Em 1933, o nível de desemprego (6 milhões) tinha disparado na Alemanha, e assim estavam criadas as condições para Hitler subir ao poder, iludindo muitos alemães, o resto da Europa e a América com as suas medidas populistas e um racismo transfigurado na harmonia atlética e loira que passava constantemente nas imagens criadas pelo seu dispositivo de propaganda. Neste mesmo ano, depois de levar à cena «A MÃE» (baseada num romance homónimo do russo Máximo Gorki), Brecht deixa o país com a mulher e os dois filhos de ambos, prevendo que iria ficar longe de casa por cinco anos — na verdade só pôde regressar ao fim de 15. Depois de uma breve passagem pela Suiça, cidade que lhe deixa uma terna memória de manhãs com amigos lendo jornais ao ar livre, a família fixa-se em Svedenborg, na ilha de Fyn, (Dinamarca) até 1939, e em seguida num lugar remoto na Finlândia, onde o escritor se sente muito longe das pessoas, das discussões, da agitação cosmopolita. No entanto, neste lugar ermo conseguiu criar peças que o celebrizaram, como por exemplo; «GALILEU» (Leben des Galilei) e «MÃE CORAGEM» (Mutter Courage und ihre Kinder).
Em 1941, os Brecht mudam-se para os Estados Unidos da América, cujas fabulosas fantasias sobre fascínio dos grandes espaços e a frenética criatividade artística em todos os géneros e todas as linguagens alimentaram Bertolt na adolescência, como aconteceu com todos os jovens artistas alemães do pós-Grande Guerra. Aqui, ele tentou iniciar uma carreira de argumentista em Hollywood, mas a indústria não estava muito interessada nas suas ideias experimentais para cinema. Além disso, depois de 1945, com a Europa dividida e a América mergulhada num cego anti-comunismo, facilmente associaram Brecht com "actividades anti-americanas" (expressão que em Inglês do Novo Mundo, em época de caça-às-bruxas, designa a propriedade de quem é pró-comunista).
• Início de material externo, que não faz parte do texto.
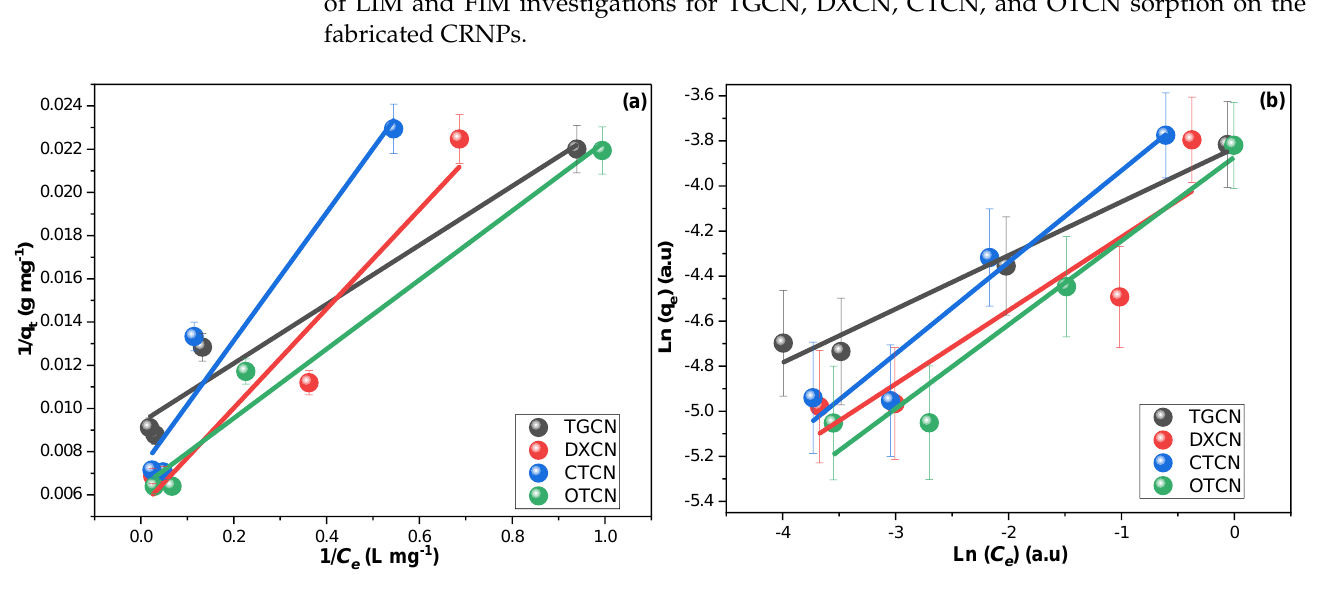
Figure 7. The ( a ) LIM and ( b ) FIM investigations for the adsorption of TGCN, DXCN, CTCN, and OTCN on the synthesized CRNPs using 10, 25, 50, and 100 mg L −1 drug solutions at 20, 35, and 50 °C. The thermodynamics of TGCN, DXCN, CTCN, and OTCN removal by the CRNPs were inspected. The slope and intercept extracted from the plot of Equation (12) (Figure 8) were utilized in computing the enthalpy and entropy ( ΔS ° and ΔH ° ). The Gibbs free en- ergy ( ΔG ° ) was obtained by applying the ΔS ° and ΔH ° values in Equation (13). The ideal gas constant (R) was used as 0.0081345 kJ mol −1 for calculating these parameters, and the findings are in Table 2.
Inevitavelmente, o degredado escritor vê-se obrigado a regressar a casa, e a escolher entre duas Alemanhas.
Desta feita, no ano de 1948, fixa residência em Berlim Leste (mais tarde conhecida com República Democrática Alemã) onde viria a fundar a companhia Berliner Ensemble, tornando-se no centro de encenação das suas peças. Não demora muito até que Brecht perceba o abismo entre a vida num país estalinista e o que ele sonhara para um estado comunista: a sua ideia sobre o comunismo assentava na crença de que esta seria uma alternativa ao fascismo militarizado. Ainda assim, na Primavera de 1955, foi a Moscovo receber o «Prémio Lenin da Paz».
Nos meses que antecederam a sua morte, Brecht passou a admirar mais a serenidade e confiança de Marx, Engels e Lenin, por estes terem defendido os seus ideais, em tempos turbulentos, no passado. Começa a sofrer do coração e torna-se impaciente: quer ver novamente em cena a peça «GALILEU», nem que leve anos a mostrar nela o que ele deseja. Vai trabalhar pela última vez no dia 10 de Agosto de 1956 e morre, de trombose, quatro dias depois. Conforme o seu pedido, foi enterrado no cemitério Dorotheen, perto de casa e junto de um filósofo que foi seu ídolo, Hegel.
Sobre a firmeza das suas utopias, da sua fé imortal na liberdade, um dia Brecht questionou: "Como é que a tília pode entrar numa discussão com alguém que não faz outra coisa senão culpabiliza-la por ela não ser um carvalho?".